A work crew came to my rural property with a large chipper shredder, and one by one, the crew chipped 20 large piles of tree limbs and bushes I’d stacked alongside the road. These folks were from Kittitas County Fire District 7, assigned to my place by Kittitas County Conservation District (KCCD).
KCCD strives to offer this public service every year. But because of our mild, dry winter – and a forecast for an early wildfire season – KCCD chose to help homeowners groom their property early this year, in March and April. Typically this “Firewising” happens in May.
As soon as I heard about it, I filled out an application and took advantage of the help. Check with your local conservation district to see what programs might be available to you.
My wife and I bought our cabin 10 years ago. It sits on a wooded hillside near Cle Elum. Once upon a time that hillside was part of a Plum Creek Timber forest, and in 2004 it was thick with 5 acres of fir, pine, and a few larch trees. See the photo, taken from our deck.

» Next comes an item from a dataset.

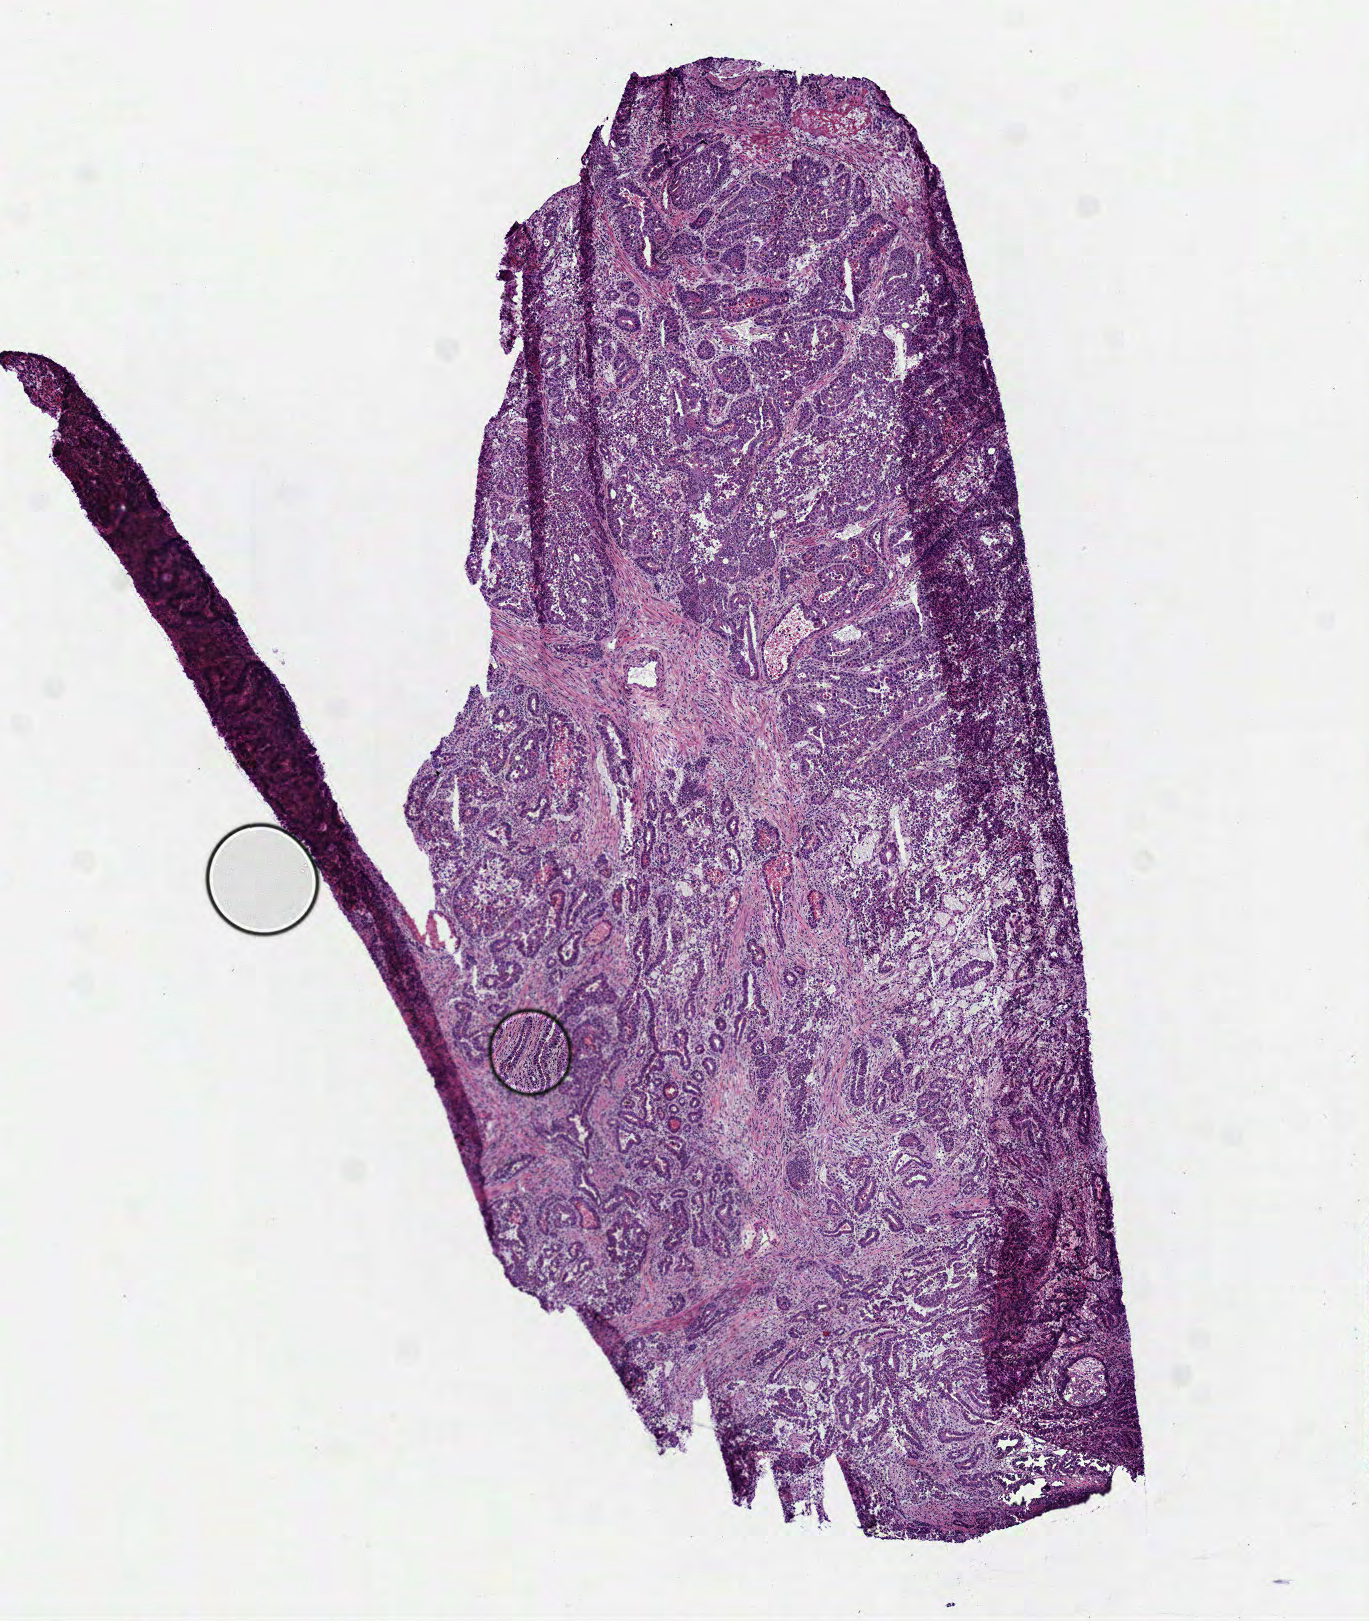
Whole-slide histology image, H&E, whole scanned area (about 5.5 x 6.5 mm, from a 40x scan) shown as a low-resolution overview. Frozen section from the top of the tissue portion. Sample: primary tumour, stomach. Patient: male, age at initial diagnosis 74 years. Histologic grade: G2 (moderately differentiated). Slide review estimates, as recorded: tumour cells 100%, tumour nuclei 80%, normal cells 0%, stromal cells 0%, necrosis 0%. Inflammatory infiltration, as recorded: lymphocyte infiltration 10%, monocyte infiltration 0%, neutrophil infiltration 0%.
AJCC pathologic stage: IIIB (7th edition). Lymph nodes positive (case pathology): 4 of 49 examined. Pathologic diagnosis: Signet ring cell carcinoma (cardia, NOS).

Neighbors soon connected me with Phil Hess, a forest and land consultant who assessed our property and advised us what to do to lessen our risk of wildfire.
That’s when I got smart about “Firewise,” a national program of best practices to reduce wildfire fuel, starve flames, and keep homes and structures intact.
Phil suggested that I remove most of the tall trees to create a 200-foot buffer zone below my cabin, plus thin a few more to the sides and rear. At the time our cabin had mature fir trees growing literally 10 feet from its foundation, with branches overhanging the cabin roof.
We hired a local logger, “Loggin’ Larrin” Wanechek, who cut down 32 trees. Admittedly, another key objective was to open up our view of Mt. Stuart. We got a surprise bonus when deer took a liking to our new clearing.
Compare the before and after photos, taken from the same spot on my cabin deck. The after photo (with the red pickup) shows considerable thinning down the hill. Fire tends to burn uphill as it follows the fuel. Removing 32 trees gave our cabin a safety buffer. (And, though hidden in the clouds in this photo, a great view of the mountains.)
I stacked the limbs into huge piles and let them dry for several months under plastic, then lit them in late winter while snow still covered the ground. Despite being primed with diesel fuel, each pile took forever to burn as I stood guard with shovel and hose. What a tedious task.
That's another benefit of the chipping crew. The past few weeks I thinned the lower part of our acreage, sawing off all branches within 15 feet of the ground – eliminating "ladder fuel" – and lopping bushes at their base. I stacked the slash into neat piles, with sawed ends all facing the same direction. Then the KCFD7 crew came by and simply stuffed it all, both green and dry slash, into the chipper shredder, which in no time shot it out the spout as healthy mulch.
Protecting your home from wildfire is not complicated. It just takes a little time and persistence. Trees and bushes grow, so think of it as annual spring cleaning.
Knowing what to do is not enough, though. You must act. Don't get burned!